Lemaire was brought on to coach the Wild during its expansion year, when Risebrough was searching for a coach that could teach players how to improve and could help build a winner. Risebrough also knew that Lemaire would bring credibility and credentials to a team that likely would not be taken seriously at the start.
Risebrough actually sat down with Lemaire in a downtown St. Paul park in the summer of 2000, and was finally able to convice the owner of eight Stanley Cup rings as a player, and one as an NHL head coach, after showing him a model of the Wild’s jersey.
"I never thought I’d be here this long at the start," admitted Lemaire. "I’ve always taken it one year at a time, but I like to work with people here. And I have fun. I enjoy the mornings here. I love to see (the current team) play."
Lemaire made repeated mention of the players and the talent level he currently sees as reasons why he is so excited to be a part of the Wild and remain in Minnesota. He admitted that the new players the Wild brought in may have played a role, but he also talked about his enjoyment of being around players of all talent levels.
"It’s fun for a coach to see players that have ability," he said. "The guys (in the locker room) aren’t all perfect as hockey players. But they are all nice people and easy to work with. It’s fun to work with them because they are trying to do what you want. The team is growing and we have different steps to achieve that are right there in front of you. That’s tough to walk away from."
Risebrough admires the satisfaction that Lemaire gets out of coaching the players that the general manager provides.
"He gets tremendous satisfaction out of watching players succeed," said Risebrough when asked if Lemaire is a "player’s coach." "Is that a ’player’s coach?’ Some people might say that. But he’s not easy on the players. He gives them a lot of responsibility and pushes them.
His good days can come in simple forms, like when a player whose lost his confidence gets it back. Or when he’s working with a player who is not supposed to be in the League, but he is in the League. He really enjoys that and it’s what motivates him and what’s kept him the best coach in the League."
Risebrough also credits the hockey atmosphere in Minnesota as a key component in Lemaire staying in Minnesota. A man as passionate about hockey as Lemaire is can only thrive when that passion is matched in the community according to Risebrough.
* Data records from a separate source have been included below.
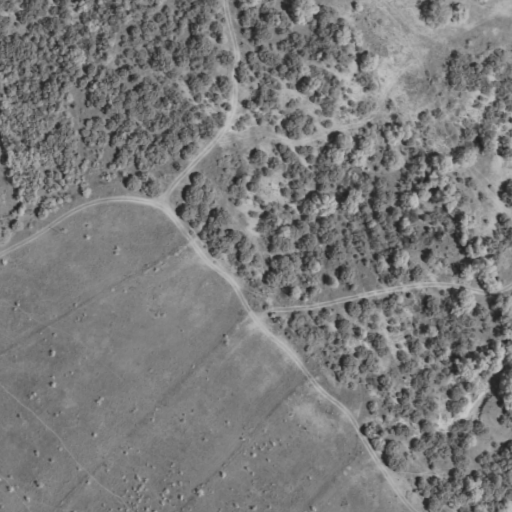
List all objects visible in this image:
road: (482, 170)
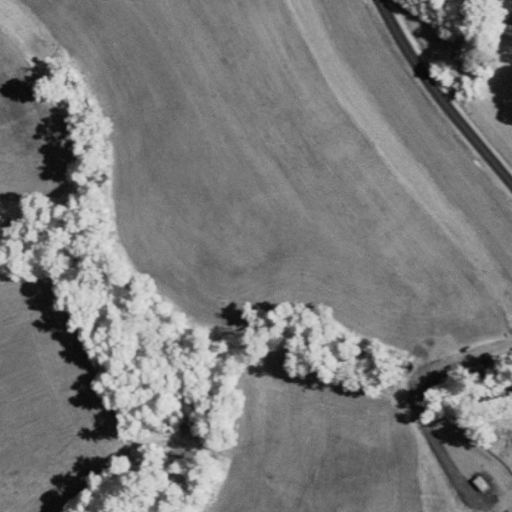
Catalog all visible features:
building: (501, 9)
road: (444, 96)
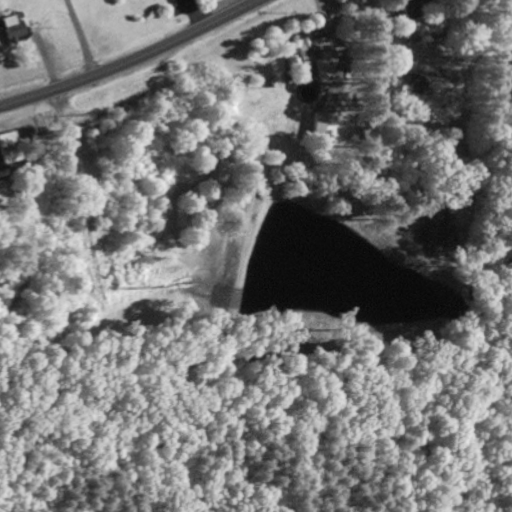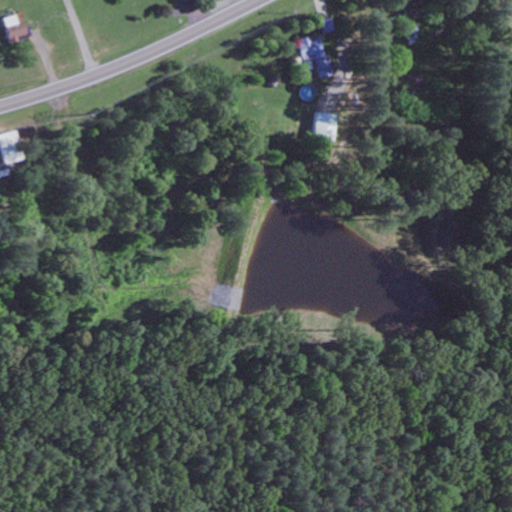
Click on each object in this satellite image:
building: (411, 8)
building: (13, 28)
building: (312, 56)
road: (131, 60)
building: (321, 127)
building: (8, 147)
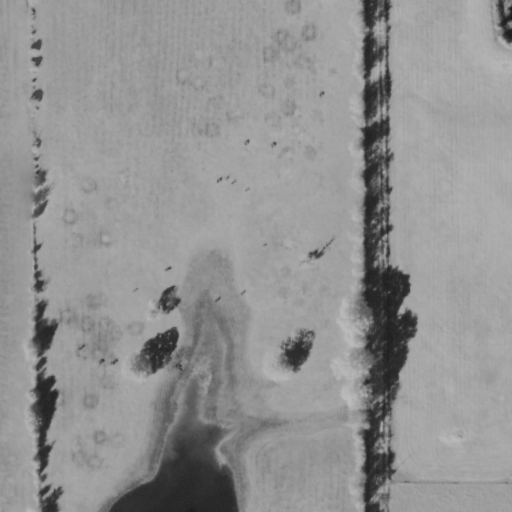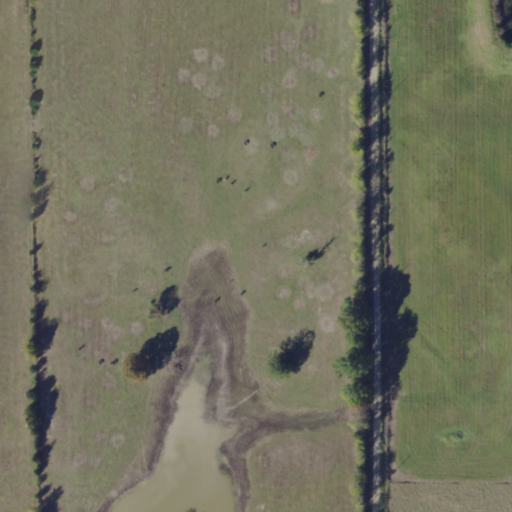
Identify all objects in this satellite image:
road: (384, 255)
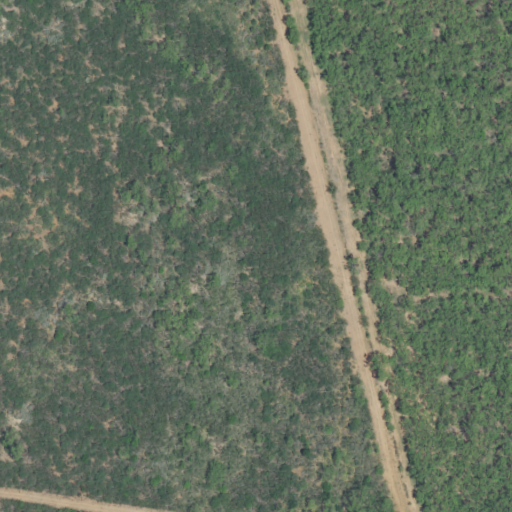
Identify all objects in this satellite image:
road: (357, 252)
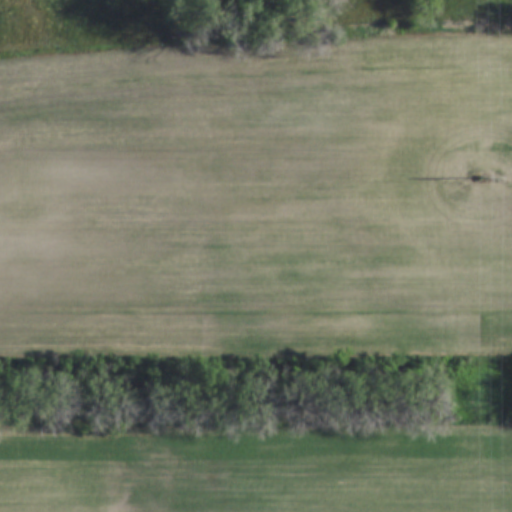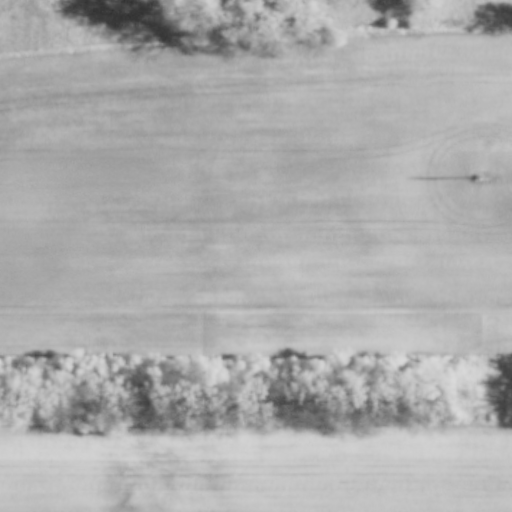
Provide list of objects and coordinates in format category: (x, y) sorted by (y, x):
power tower: (478, 178)
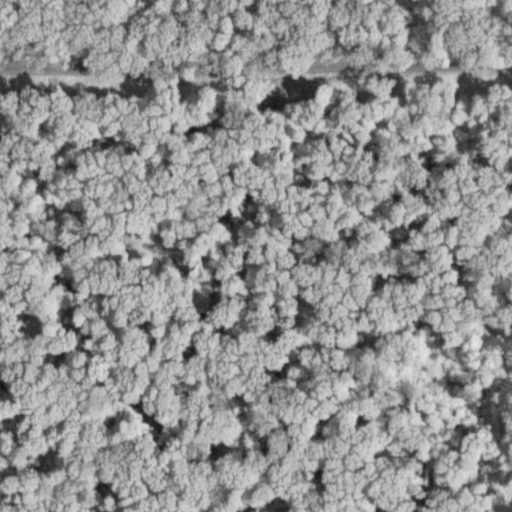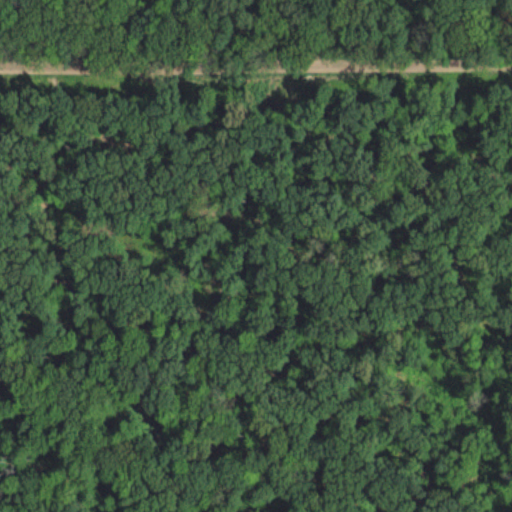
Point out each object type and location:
road: (256, 60)
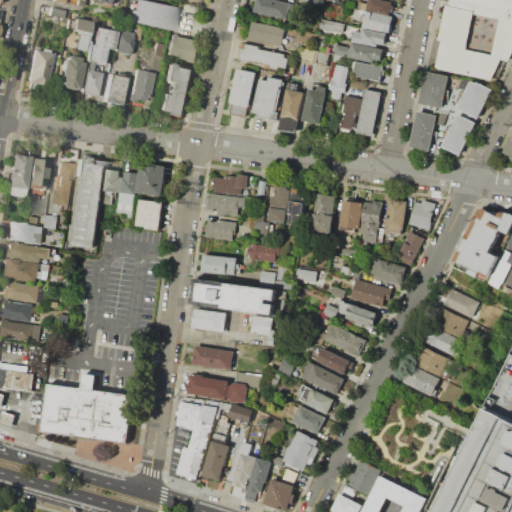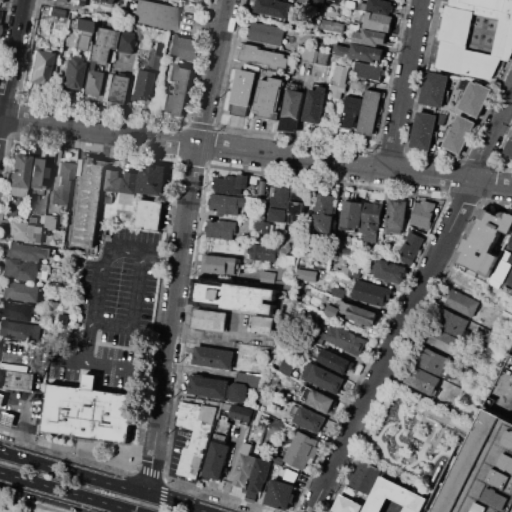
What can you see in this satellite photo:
building: (64, 0)
building: (331, 0)
building: (71, 1)
building: (100, 1)
building: (100, 1)
building: (307, 1)
building: (314, 1)
building: (319, 2)
building: (362, 5)
building: (381, 6)
building: (273, 7)
building: (273, 7)
building: (55, 12)
building: (0, 13)
building: (152, 14)
building: (153, 15)
building: (378, 15)
building: (378, 22)
building: (331, 25)
road: (202, 26)
building: (265, 32)
building: (267, 32)
building: (79, 33)
building: (369, 36)
building: (475, 36)
building: (475, 36)
building: (371, 37)
building: (122, 42)
building: (123, 42)
building: (183, 46)
building: (181, 47)
building: (158, 49)
building: (360, 51)
building: (359, 52)
building: (91, 53)
road: (11, 54)
building: (308, 54)
building: (264, 55)
building: (263, 56)
building: (146, 57)
building: (94, 58)
building: (40, 67)
building: (38, 68)
building: (367, 69)
building: (368, 70)
building: (68, 72)
building: (69, 73)
building: (339, 80)
building: (338, 81)
road: (405, 84)
building: (138, 85)
building: (139, 86)
building: (434, 88)
building: (434, 88)
building: (112, 89)
building: (175, 89)
building: (176, 89)
building: (113, 90)
building: (242, 90)
building: (241, 92)
building: (266, 96)
building: (268, 96)
building: (473, 98)
building: (474, 98)
building: (314, 104)
building: (316, 104)
building: (293, 108)
building: (351, 111)
building: (368, 111)
building: (350, 112)
building: (370, 112)
road: (199, 124)
building: (423, 130)
building: (424, 130)
building: (457, 133)
building: (458, 133)
road: (491, 137)
road: (304, 138)
building: (508, 146)
building: (508, 148)
road: (256, 149)
road: (389, 150)
road: (498, 152)
road: (415, 153)
road: (476, 162)
building: (18, 171)
building: (36, 173)
building: (37, 173)
building: (17, 175)
building: (151, 178)
building: (152, 178)
building: (113, 180)
building: (253, 180)
building: (112, 181)
building: (62, 183)
building: (63, 183)
building: (229, 184)
building: (230, 184)
building: (129, 187)
building: (262, 187)
building: (127, 192)
building: (15, 193)
building: (88, 201)
building: (87, 202)
building: (225, 203)
building: (226, 203)
building: (278, 203)
building: (279, 204)
building: (297, 206)
building: (126, 208)
building: (295, 208)
building: (149, 213)
building: (323, 213)
building: (421, 213)
building: (423, 213)
building: (150, 214)
building: (324, 214)
building: (350, 214)
building: (351, 215)
building: (396, 215)
building: (396, 216)
building: (31, 219)
building: (370, 220)
building: (371, 222)
building: (267, 227)
building: (219, 228)
building: (221, 229)
building: (47, 231)
building: (20, 232)
building: (23, 232)
building: (483, 239)
building: (483, 241)
building: (510, 243)
building: (510, 243)
road: (182, 245)
building: (409, 247)
building: (410, 248)
building: (26, 251)
building: (26, 251)
building: (263, 251)
building: (262, 252)
building: (334, 258)
building: (300, 261)
building: (222, 263)
building: (218, 264)
building: (19, 269)
building: (20, 269)
building: (501, 269)
building: (282, 270)
building: (387, 270)
building: (350, 271)
building: (392, 271)
building: (305, 274)
building: (267, 278)
road: (511, 282)
building: (283, 284)
building: (19, 291)
building: (22, 291)
building: (371, 292)
building: (313, 293)
building: (337, 293)
building: (370, 293)
building: (236, 295)
building: (239, 297)
building: (461, 302)
building: (462, 302)
building: (54, 303)
road: (133, 308)
building: (15, 310)
building: (16, 310)
building: (331, 310)
building: (357, 313)
building: (358, 313)
road: (92, 315)
building: (64, 318)
building: (208, 319)
building: (210, 320)
building: (449, 321)
building: (262, 325)
building: (264, 327)
building: (19, 329)
building: (29, 331)
building: (448, 332)
building: (76, 334)
road: (214, 334)
building: (344, 339)
building: (345, 339)
building: (441, 339)
road: (391, 346)
building: (212, 356)
building: (213, 357)
building: (333, 360)
building: (334, 360)
building: (434, 361)
building: (433, 362)
building: (286, 366)
building: (285, 367)
building: (15, 376)
building: (322, 377)
building: (323, 377)
building: (470, 377)
building: (249, 378)
building: (17, 379)
building: (420, 379)
building: (421, 379)
building: (243, 384)
building: (208, 386)
road: (34, 387)
building: (218, 387)
building: (283, 388)
road: (16, 392)
parking lot: (504, 397)
building: (504, 397)
building: (1, 398)
building: (315, 398)
building: (316, 398)
building: (2, 399)
building: (88, 411)
building: (88, 412)
building: (240, 412)
building: (241, 412)
road: (428, 412)
building: (7, 418)
building: (7, 418)
road: (14, 418)
building: (308, 418)
building: (309, 418)
road: (401, 424)
road: (387, 425)
building: (195, 434)
building: (194, 435)
building: (221, 435)
road: (436, 440)
road: (436, 445)
building: (247, 447)
building: (301, 450)
building: (302, 450)
road: (396, 457)
building: (488, 458)
building: (216, 459)
building: (215, 460)
building: (278, 460)
road: (390, 460)
building: (452, 461)
road: (414, 463)
building: (244, 468)
road: (228, 470)
building: (484, 471)
building: (250, 472)
building: (260, 474)
building: (290, 474)
building: (363, 476)
building: (363, 476)
road: (448, 478)
road: (106, 479)
building: (349, 491)
road: (63, 493)
building: (279, 493)
building: (281, 494)
building: (392, 497)
building: (393, 497)
road: (162, 504)
building: (345, 504)
building: (346, 505)
park: (16, 507)
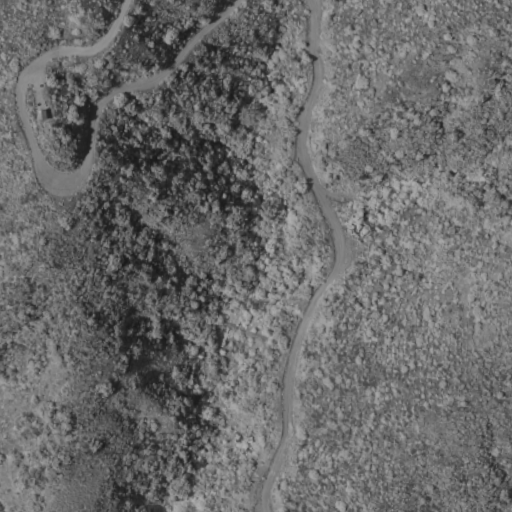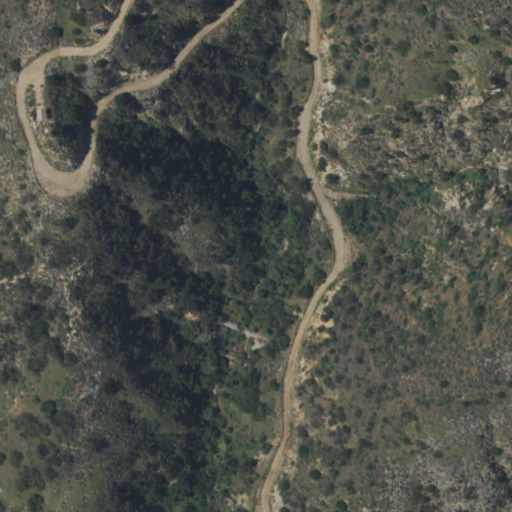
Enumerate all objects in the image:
road: (284, 7)
road: (50, 94)
crop: (255, 255)
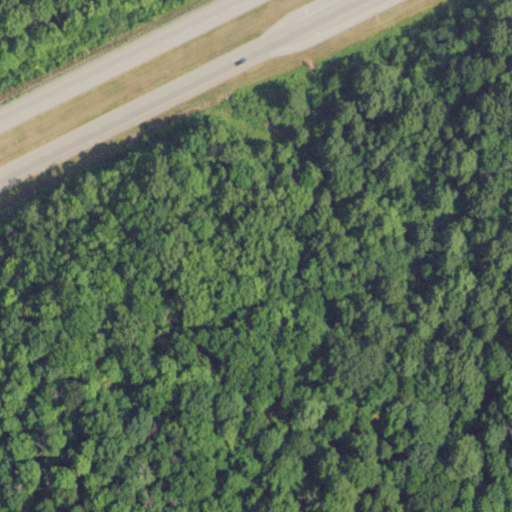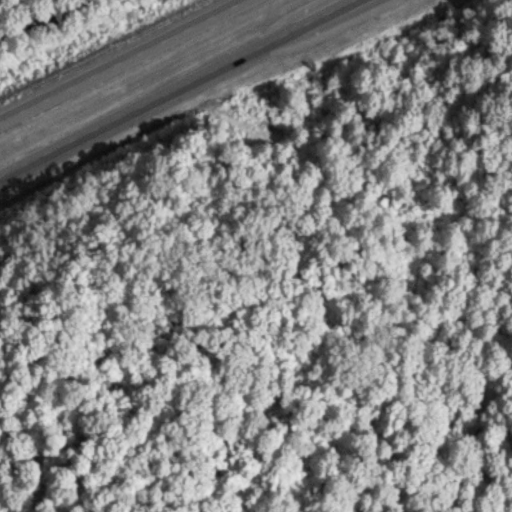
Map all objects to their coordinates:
road: (303, 22)
road: (118, 58)
road: (129, 109)
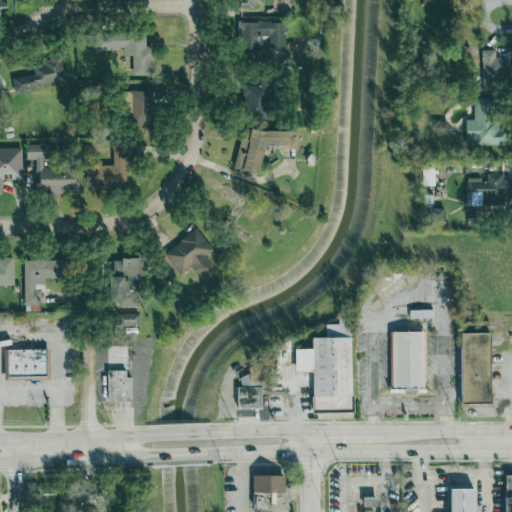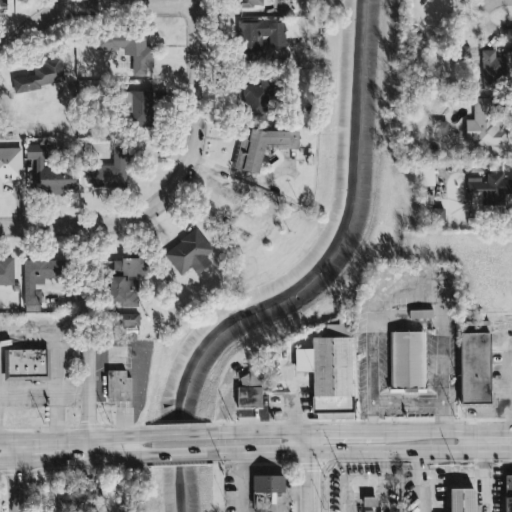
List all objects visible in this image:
building: (248, 3)
road: (91, 6)
road: (487, 24)
building: (259, 36)
building: (126, 48)
building: (461, 52)
building: (491, 68)
building: (38, 76)
building: (254, 99)
building: (133, 109)
building: (481, 125)
building: (258, 146)
building: (9, 165)
building: (111, 168)
building: (49, 173)
building: (426, 176)
road: (176, 184)
building: (486, 190)
building: (435, 215)
building: (187, 254)
building: (5, 271)
building: (36, 278)
building: (123, 282)
river: (319, 284)
building: (126, 319)
road: (406, 324)
road: (91, 338)
road: (57, 361)
building: (404, 361)
building: (23, 365)
building: (326, 368)
building: (327, 368)
building: (472, 369)
building: (115, 374)
building: (246, 391)
road: (28, 393)
road: (409, 405)
road: (431, 431)
road: (272, 432)
road: (346, 432)
road: (187, 435)
road: (495, 442)
road: (129, 443)
road: (6, 446)
road: (394, 450)
road: (66, 451)
road: (130, 452)
road: (273, 452)
road: (6, 453)
road: (189, 455)
road: (310, 472)
road: (483, 477)
road: (15, 481)
road: (423, 481)
road: (240, 482)
building: (263, 489)
building: (264, 490)
road: (287, 491)
building: (506, 493)
building: (506, 493)
building: (458, 499)
building: (458, 500)
building: (366, 501)
building: (366, 501)
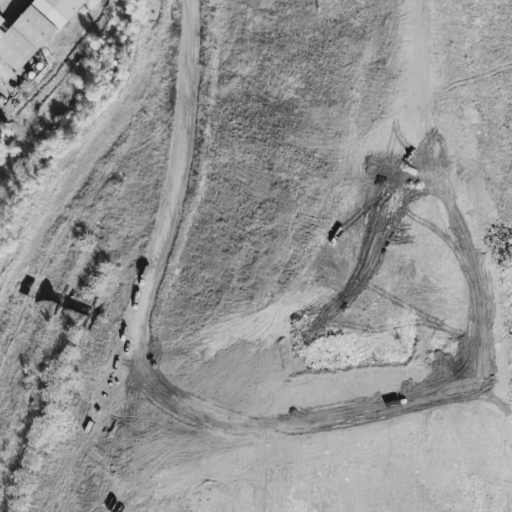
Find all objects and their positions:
building: (31, 30)
landfill: (277, 273)
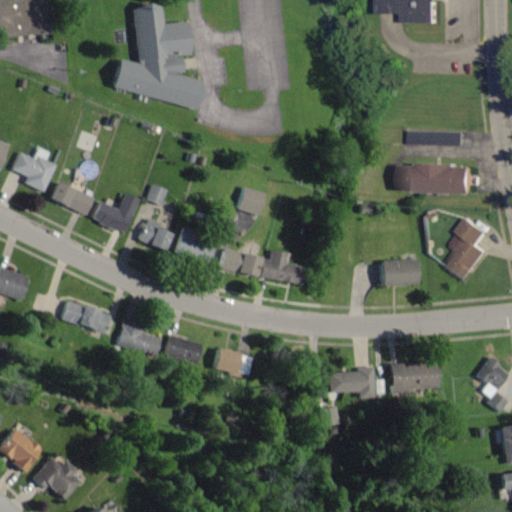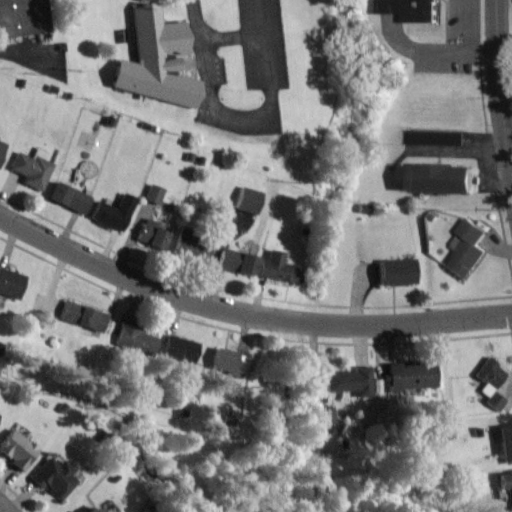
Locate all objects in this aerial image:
building: (408, 10)
building: (22, 17)
road: (469, 26)
road: (231, 39)
road: (423, 51)
building: (154, 61)
road: (497, 94)
road: (240, 119)
road: (505, 120)
building: (1, 148)
building: (32, 168)
building: (435, 180)
building: (153, 194)
building: (67, 197)
building: (247, 200)
building: (112, 212)
building: (150, 234)
building: (192, 247)
building: (464, 249)
building: (236, 261)
building: (277, 268)
building: (397, 272)
building: (10, 283)
road: (249, 304)
building: (81, 316)
building: (134, 340)
building: (179, 349)
building: (229, 362)
building: (411, 375)
building: (350, 381)
building: (490, 383)
building: (327, 416)
building: (503, 442)
building: (16, 449)
building: (53, 477)
building: (505, 482)
road: (8, 504)
building: (93, 509)
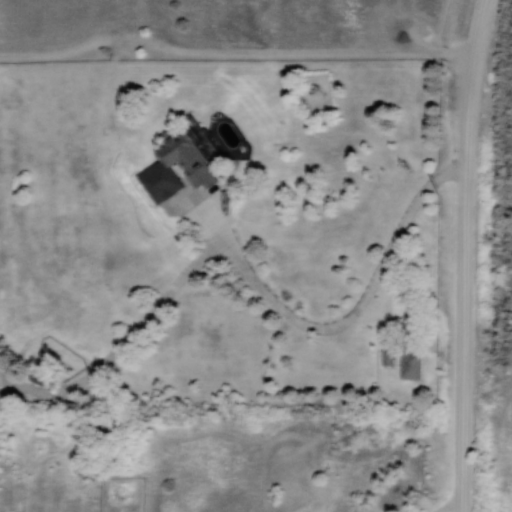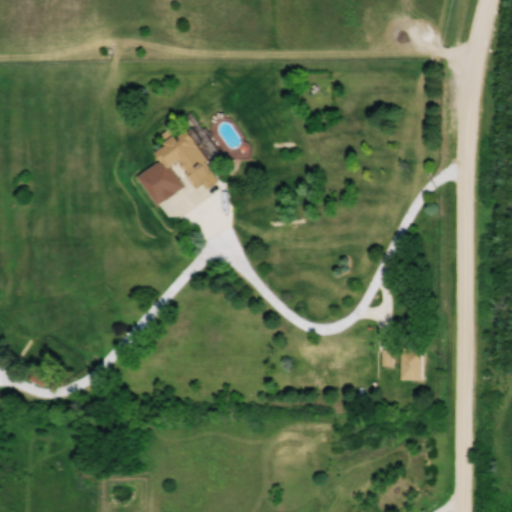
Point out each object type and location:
road: (477, 51)
building: (174, 167)
road: (250, 274)
road: (463, 307)
building: (409, 363)
road: (451, 509)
"Jacques would never coach in a place where hockey wasn’t important," said Risebrough. "That’s why Minnesota is such a good fit for him. There’s very few places that represent that and Jacques is really inspired by the fans seeing some of the things that he sees -- the understanding of the game and how the team can improve. We’re very blessed with a passion that inspires people to stay here and come here. It happened in free agency. This would not have been possible if not for the passion that this state and city has brought."
Lemaire has a 164-168-81 record in his six-plus years of coaching Minnesota. That includes a 98-69-41 mark at the Xcel Energy Center, and a 3-0-0 record to start the 2006-2007 campaign. The team’s 161 wins in its first five seasons are the most of any expansion team in its first five years since 1991.
"I don’t believe much in statistics, but Doug told me that one and I was impressed," said Lemaire. "That means we’re doing something right."
His career coaching record stands at 411-345-132 in 13 NHL seasons with Montreal, New Jersey and Minnesota. He owns a 57-44 Stanley Cup playoff record, having coached in the postseason seven out of 12 years, including the Wild’s run to the Western Conference Finals in 2002-03.